L’exécution du contrat : attention aux écrits et aux modifications

Dans l’affaire Panzini Conseil inc. et Société en commandite Foyer St-Laurent, 2014 QCCS 1146, le Tribunal avait à décider de la portée d’un contrat de services professionnels, ainsi que de la responsabilité du professionnel pour certains retards vécus en cours de projet.

Les faits

Au début des années 2000, Émile Ghattas (« Ghattas ») souhaite faire bâtir une résidence pour personnes âgées. Au printemps 2001, il pense avoir trouvé un terrain à Ville Saint-Laurent. Pour s’assurer du potentiel du terrain, on le réfère à Michel-Ange Panzini (« Panzini »), architecte. Panzini confirme que le terrain a le potentiel voulu. Éventuellement, Ghattas remporte les enchères pour l’achat du terrain. Société en commandite Foyer St-Laurent (« Foyer St-Laurent »), société créée par Ghattas, deviendra officiellement propriétaire du terrain à la fin octobre 2002.

Parallèlement, Ghattas demande à Panzini d’être l’architecte de son projet et lui demande de préparer une offre de services. Panzini fait parvenir une offre de services au nom de sa société d’architecte, Panzini Conseil inc. (« Panzini Conseil »). Ni l’offre de services, ni le contrat qui interviendra entre les parties ne contiennent d’échéancier. Il s’agit d’un contrat à forfait.
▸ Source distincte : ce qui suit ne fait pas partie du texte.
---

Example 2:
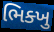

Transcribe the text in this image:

ભિક્ખુ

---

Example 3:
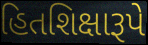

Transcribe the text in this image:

હિતશિક્ષારૂપે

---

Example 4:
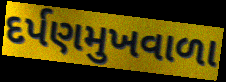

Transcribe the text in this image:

દર્પણમુખવાળા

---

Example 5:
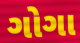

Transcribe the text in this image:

ગોગાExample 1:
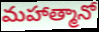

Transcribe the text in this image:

మహాత్మానో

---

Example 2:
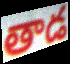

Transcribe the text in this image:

Panzini fait face à des embuches. Entre autres, Foyer St-Laurent n’a pas encore terminé ses programmes[1]. Panzini réalise des esquisses préliminaires pour la mi-février 2003, mais des changements doivent constamment être apportés.

Le fils de Ghattas s’implique dans le projet et demande à Panzini de lui fournir un échéancier de paiement. Panzini lui transmet un échéancier dont les paiements sont échelonnés en fonction de l’avancement des travaux. Cet échéancier prévoit l’obtention du permis de construction pour février 2004 et le début des travaux d’excavation pour l’hiver 2004. Lors du procès, Foyer St-Laurent prétendra qu’il n’y avait pas eu d’entente sur un tel échéancier.
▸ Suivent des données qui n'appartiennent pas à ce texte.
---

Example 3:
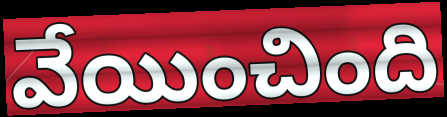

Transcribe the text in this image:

వేయించింది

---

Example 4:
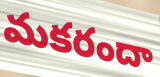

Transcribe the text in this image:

మకరందా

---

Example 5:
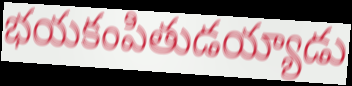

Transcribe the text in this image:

En mai 2003, le Comité consultatif d’urbanisme de l’arrondissement Saint-Laurent doit se prononcer sur le projet. Des négociations avec l’arrondissement et les résidents sont nécessaires devant le mécontentement des citoyens. Foyer St-Laurent est informée à la fin août 2003 que l’arrondissement a donné son feu vert au projet.
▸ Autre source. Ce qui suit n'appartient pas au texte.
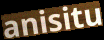
anisituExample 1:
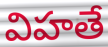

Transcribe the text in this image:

విహతే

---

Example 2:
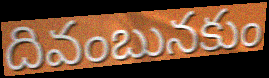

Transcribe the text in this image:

దివంబునకుం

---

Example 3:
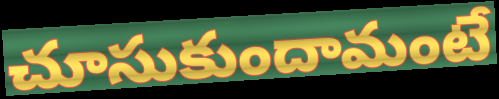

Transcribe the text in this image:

చూసుకుందామంటే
En septembre 2003, Ghattas souhaite accélérer le processus et demande à Panzini d’effectuer les plans et directives en fonction de l’avancement des travaux. Panzini doit suivre la cadence imposée par l’entrepreneur général. Le Tribunal retient que cette méthode complique le travail des professionnels et augmente le risque d’erreurs. Panzini termine ses plans peu après la mi-novembre 2003.

Panzini Conseil modifie sa facturation pour refléter l’état d’avancement des travaux, mais Ghattas ne veut pas payer. Jusqu’à ce moment, Panzini Conseil avait reçu tous les paiements exigés. La relation entre les parties s’envenime et à la fin mai 2004, Panzini Conseil informe Foyer St-Laurent qu’elle met fin au contrat.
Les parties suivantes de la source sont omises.